Type "IT IS 5" if A=5.

Now this may appear to be a minor change of syntax, but consider this at runtime. In BASIC, if A=5 fails, it immediately follows the pointer to the next line. In JOSS, it has to essentially cache the statement to see if it has a logical suffix before it decides to perform it.

A more direct problem was that JOSS did not address FORTRAN’s looping syntax, and used the same suffix style so loops only ran a single line:

Do part 5 for i=1(1)100.

I don’t think anyone would think that superior to BASIC’s version, which was explicitly created to clear up the terrible 1(1)100 syntax, and allowed multi-line blocks.

And finally, there was the way that some of the commands were just free-floating text at the bottom of the program. For instance, one could define a formula there just floating at the end, and other bits of the system, like Form, can only be used that way. I find this completely random.

I think JOSS’ primary notable feature is its line-numbering solution. I think the “part/step” concept is an excellent one.
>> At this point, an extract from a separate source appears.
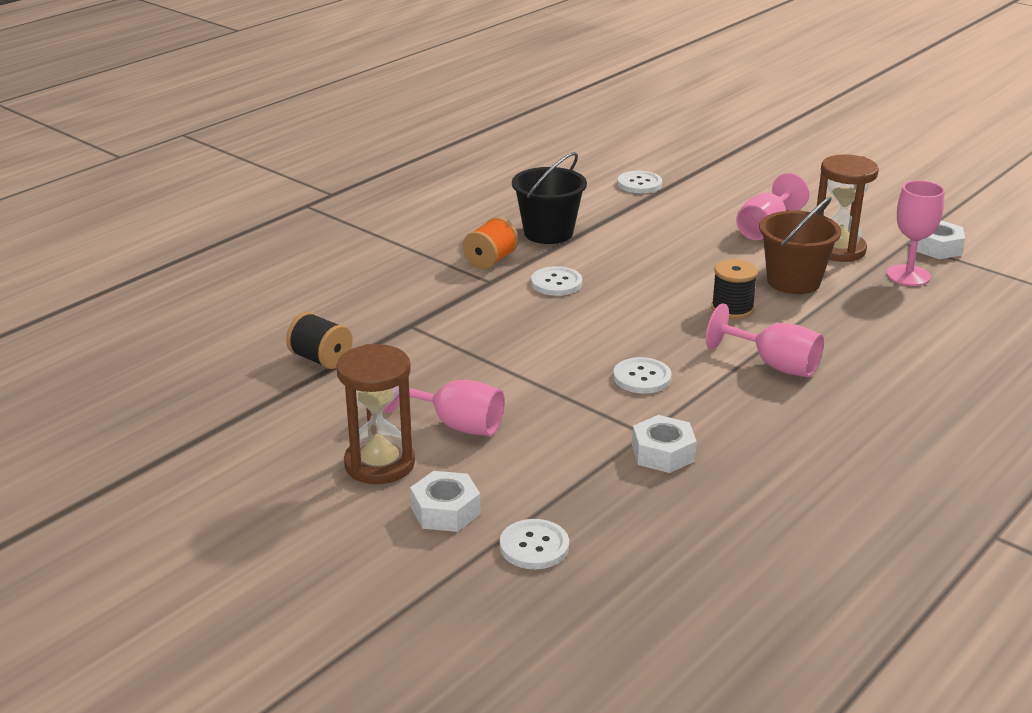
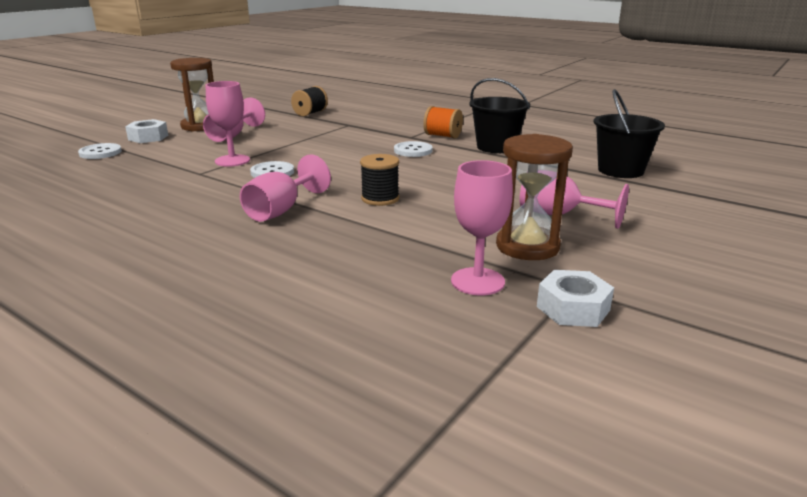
camera: 85 degrees right, 5 degrees down
white button [617,171,662,193] -> black bucket [593,89,665,178]
white nut [632,415,697,473] -> none
brown bucket [759,197,841,294] -> none
none -> pink goblet [206,81,250,167]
Because it is two separate numbers, scanning for a matching line is easier because you only need to do a compare on the step if you match on the part first. It also offers chances for optimization, if you have enough memory, by caching the entry points to each part. And its effect on the organization of the program is profound, it is very easy to scan a JOSS program and see the different parts.
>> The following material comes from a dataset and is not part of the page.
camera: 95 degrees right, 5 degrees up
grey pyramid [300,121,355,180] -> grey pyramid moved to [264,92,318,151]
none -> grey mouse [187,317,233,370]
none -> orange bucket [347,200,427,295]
But then they went and screwed it all up with Do. If you call a To, it works just like a GOTO and you simply execute from that point. But if you call a Do, then it has to note whether or not you are calling a part or a step. At the end of every line, you have to check whether you called a step and return if so, or if it is a call to a part, you have to check whether the next line has a different part number and then return. It is far more complex than it would seem from its seemingly simple description. The only upside is that it avoided dangling RETURNs which you see in BASIC.
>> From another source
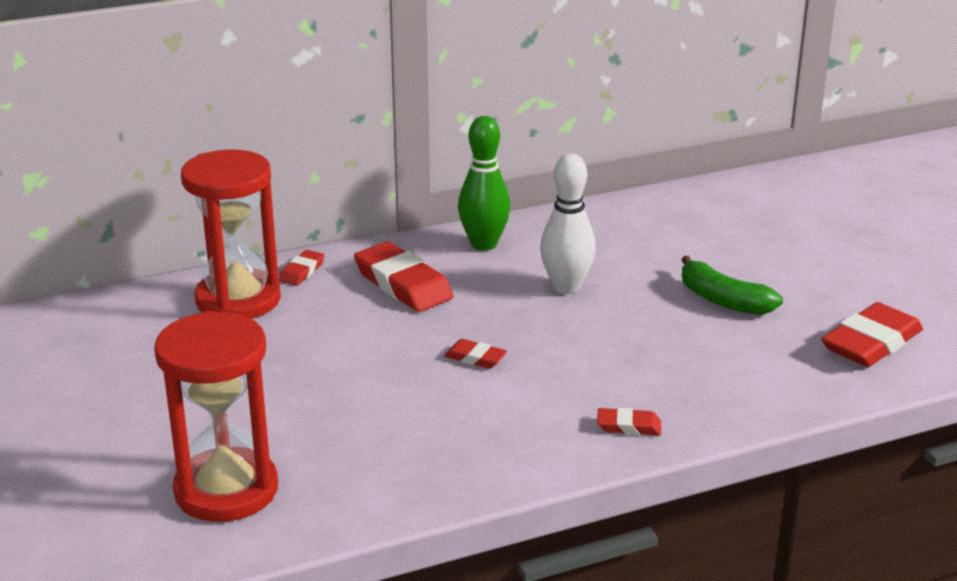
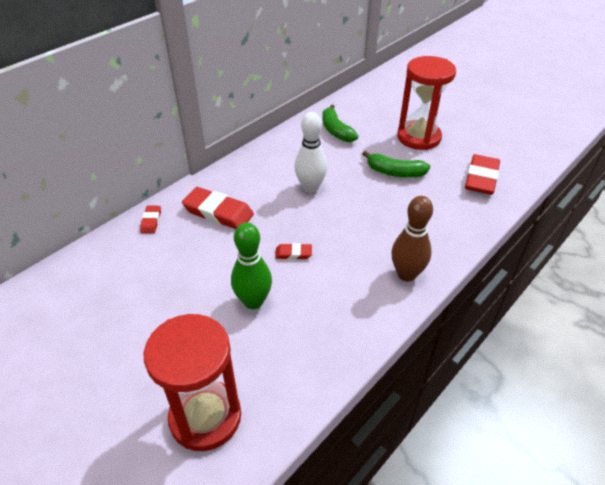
camera: 25 degrees left, 15 degrees up
red hourglass [181,149,281,319] -> red hourglass moved to [397,56,456,150]
green bowling pin [458,116,511,251] -> green bowling pin moved to [231,223,272,309]
red eraser [597,408,661,435] -> brown bowling pin [391,196,433,282]
none -> green banana [322,105,358,142]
Overall the two languages are more similar than they are different so there’s only little things to choose one over the other. JOSS is certainly the more powerful system, with Form and Let being standard features, a nice set of functions, and the part/step concept being a real advance. But at the same time BASIC has much better loops and branches, is generally easier to implement, and is much closer to its goal of a language that is essentially intended to be a cleaner, simpler, interactive FORTRAN.

I think it is also worth pointing out that the more direct comparison is FOCAL and BASIC. Most of the features that differentiated JOSS from BASIC disappear in FOCAL. So while we can look at JOSS’ advantages, we need to be mindful that many of those would have gone away on micros anyway.

It seems to me that whether you preferred JOSS or BASIC largely comes down to where you were located. People on the west coast, near RAND, invariably choose JOSS. The outlier is DEC, which was the machinery supplier. As BASIC spread - to some degree because, unlike RAND, they wanted people to use the BASIC name and thus avoided fragmentation - JOSS disappeared and I’m not convince we lost much in the process.

I agree with your impression of JOSS, Focal and Basic. Adding the two part line number scheme to Basic would make it nicer (though line numbers would be dropped soon enough as many Basics hoped to grow up to be Pascal) but I don’t see any other JOSS/Focal features that would make a difference.

There was a version of JOSS for the Burroughs B5500, originally named “BOSS” (Burroughs Open-Shop System) but later released as “INTERP.” The source code has survived and is available in an archive of the Mark XIII System Software release from 1971. See the file SYMBOL2/SYMBOL/INTERP in the zip archive. It’s written in B5500 Extended ALGOL

There’s no filename extension in the archive, but the file is just ASCII text. Note the following ASCII substitutions for the special characters used by B5500 ALGOL:

  • ~” left-arrow (assignment operator, “=” was used for equality)
  • |” small-cross (multiply operator, “*” was used for exponentiation)
  • !” not-equal operator
  • {” less-than-or-equal operator
  • }” greater-than-or-equal operator

The Charles Babbage Institute in Minneapolis, Minnesota, has a document from 1965 on the original BOSS implementation in its Burroughs Corporation Records collection, CBI90-74, Box 33, Folder 15.